REQUEST ▸ Format the text lines of every row below as a JSON list of strings, one string per line, omitting blank lines and leaving out the pictures.

GIVEN INFORMATION ▸
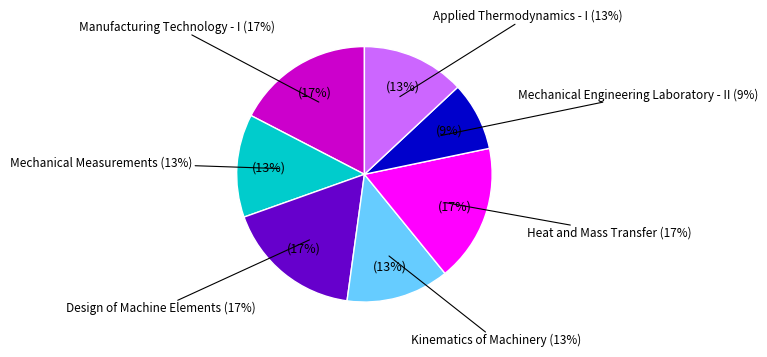

Is there a majority slice in this chart?

No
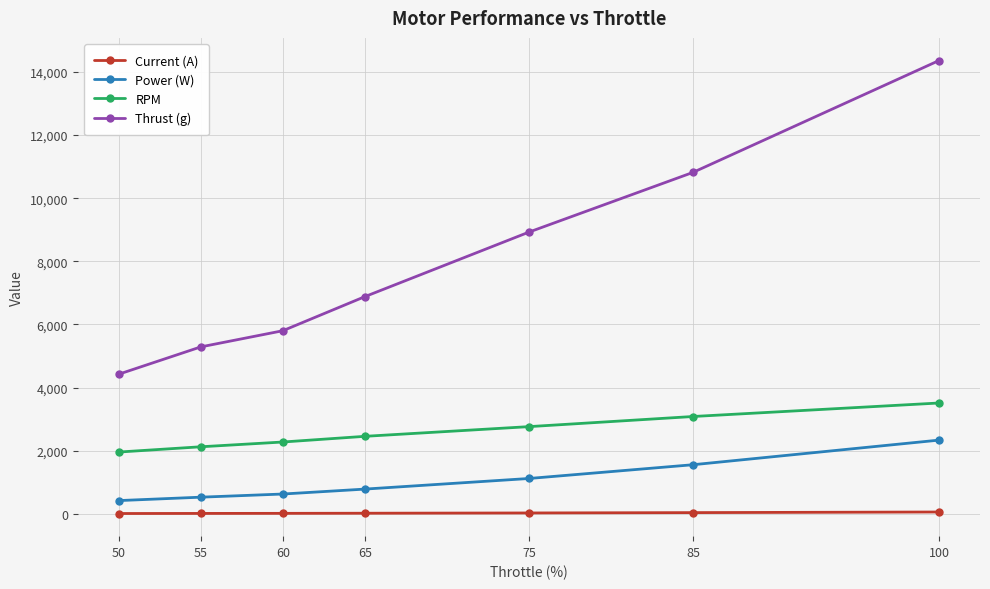

True or false: Power (W) and Thrust (g) intersect in this chart.

False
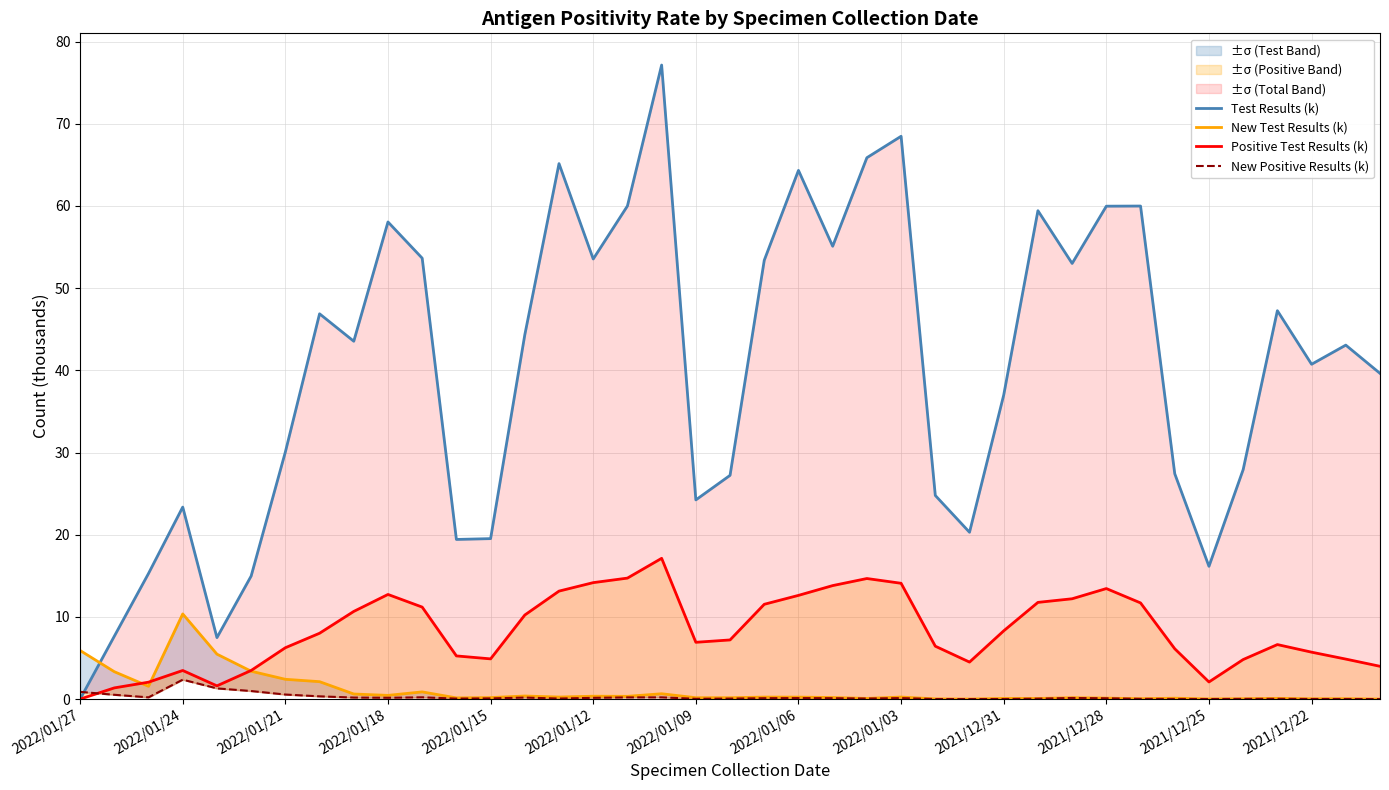

What is the sum of all Test Results (k) values?

1555.3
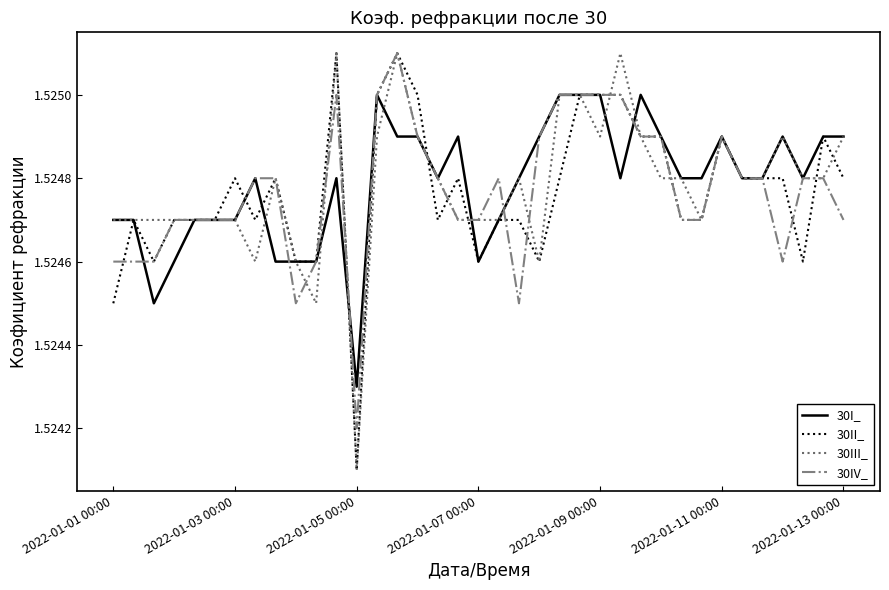

At which label does 30IV_ reach its minimum?

2022-01-05 00:00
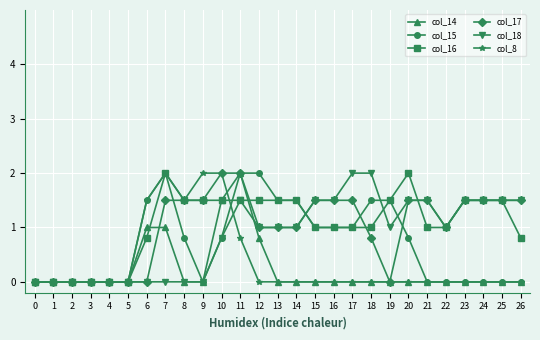

Which series has the largest total across all categories?

col_16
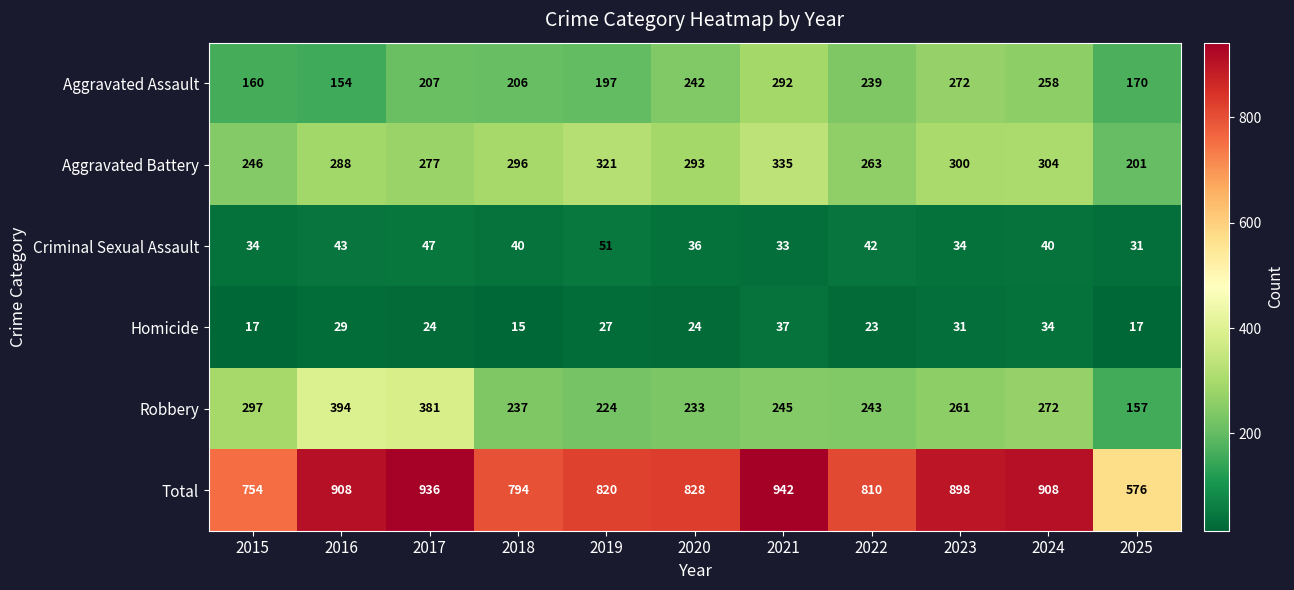

At which label is Aggravated Assault closest to 223?

2017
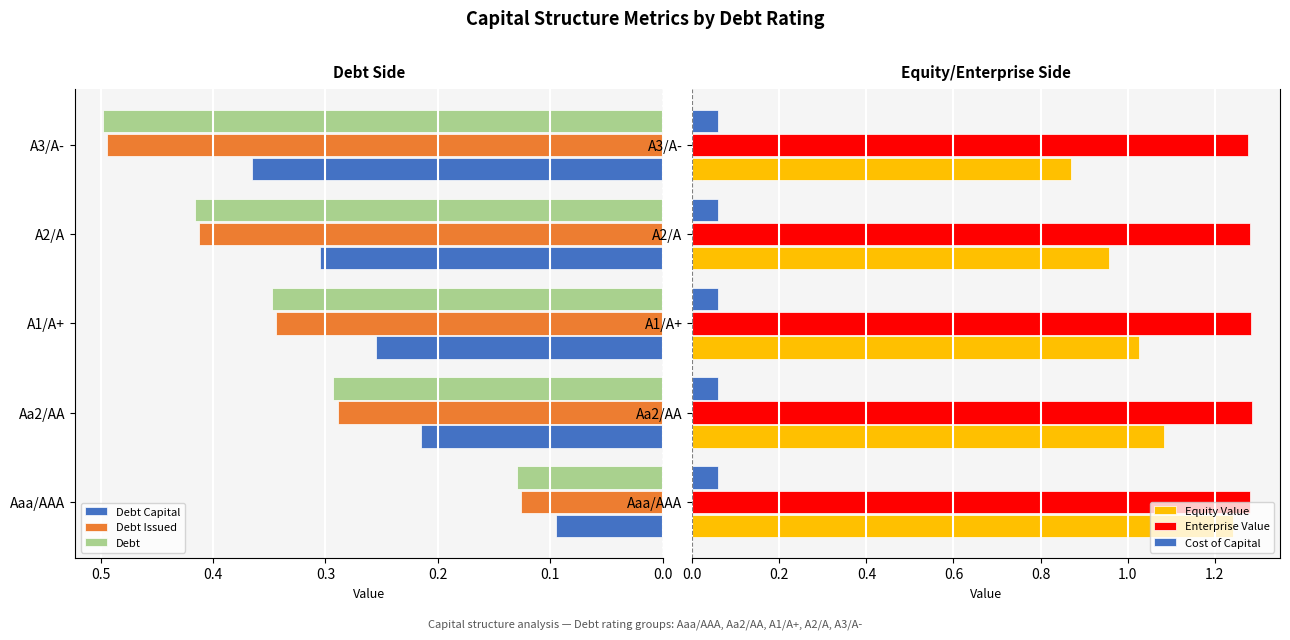

Is the value of Debt Issued at A1/A+ greater than the value of Debt Capital at A3/A-?

No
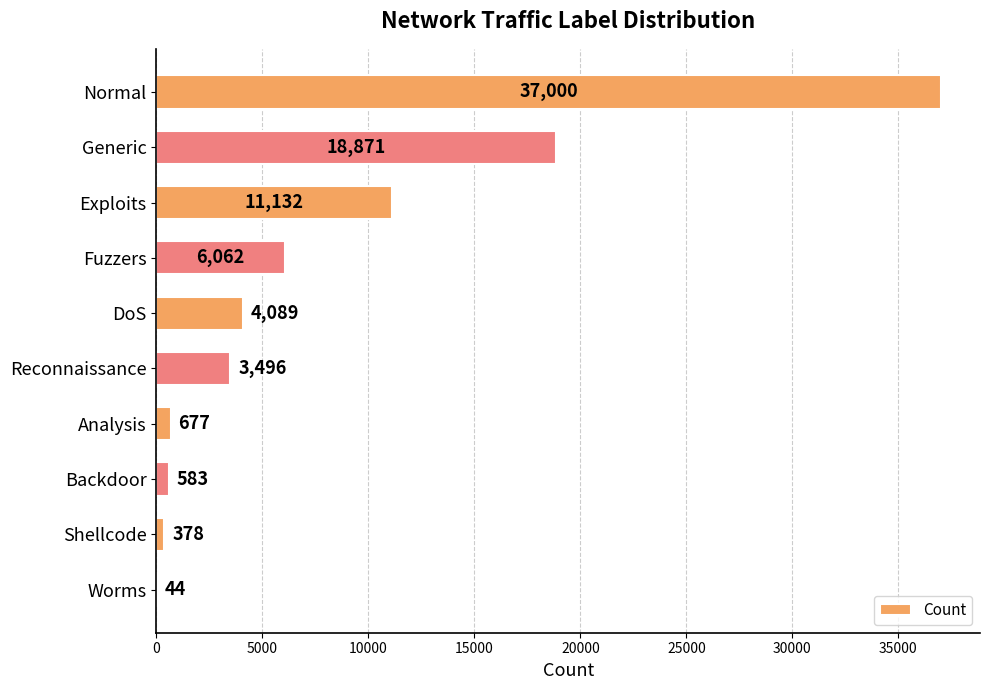

Read the value at Shellcode.

378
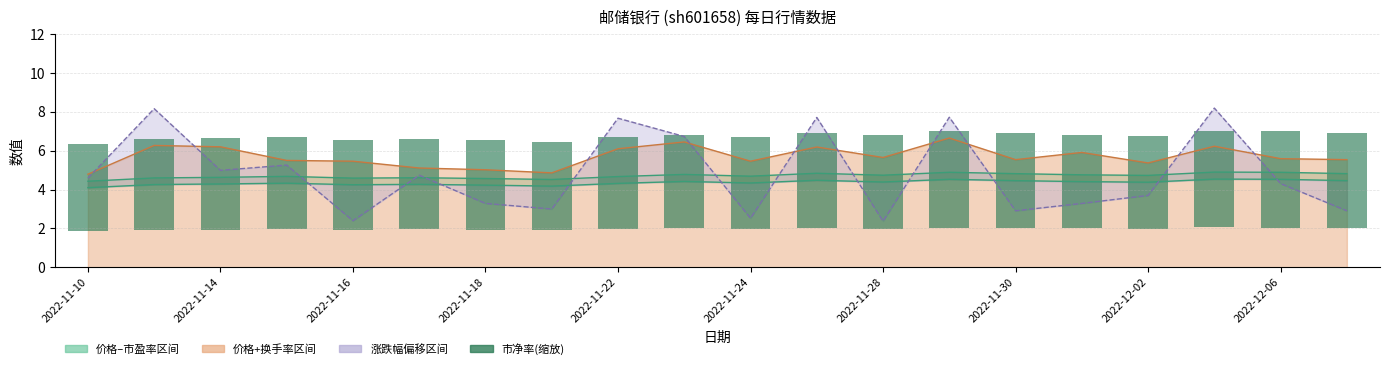

Between 12 and 15, which is larger?

12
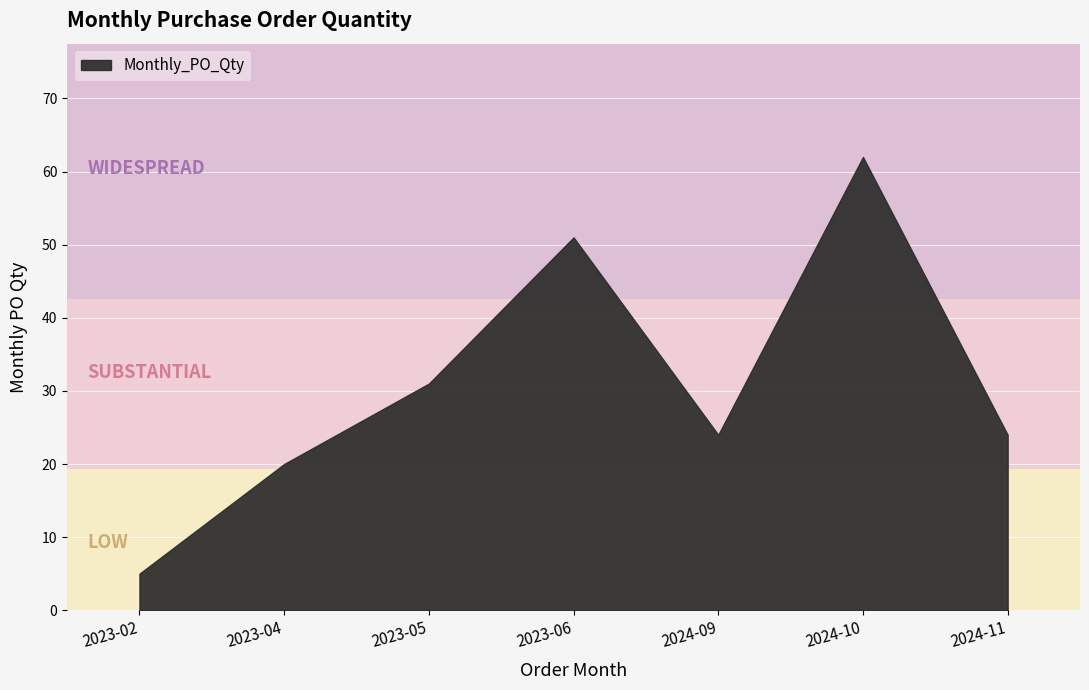

What is the average value?

31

COMPLETED TASK ▸
[
  "Is there a majority slice in this chart?",
  "No",
  "True or false: Power (W) and Thrust (g) intersect in this chart.",
  "False",
  "What is the sum of all Test Results (k) values?",
  "1555.3",
  "At which label does 30IV_ reach its minimum?",
  "2022-01-05 00:00",
  "Which series has the largest total across all categories?",
  "col_16",
  "At which label is Aggravated Assault closest to 223?",
  "2017",
  "Is the value of Debt Issued at A1/A+ greater than the value of Debt Capital at A3/A-?",
  "No",
  "Read the value at Shellcode.",
  "378",
  "Between 12 and 15, which is larger?",
  "12",
  "What is the average value?",
  "31"
]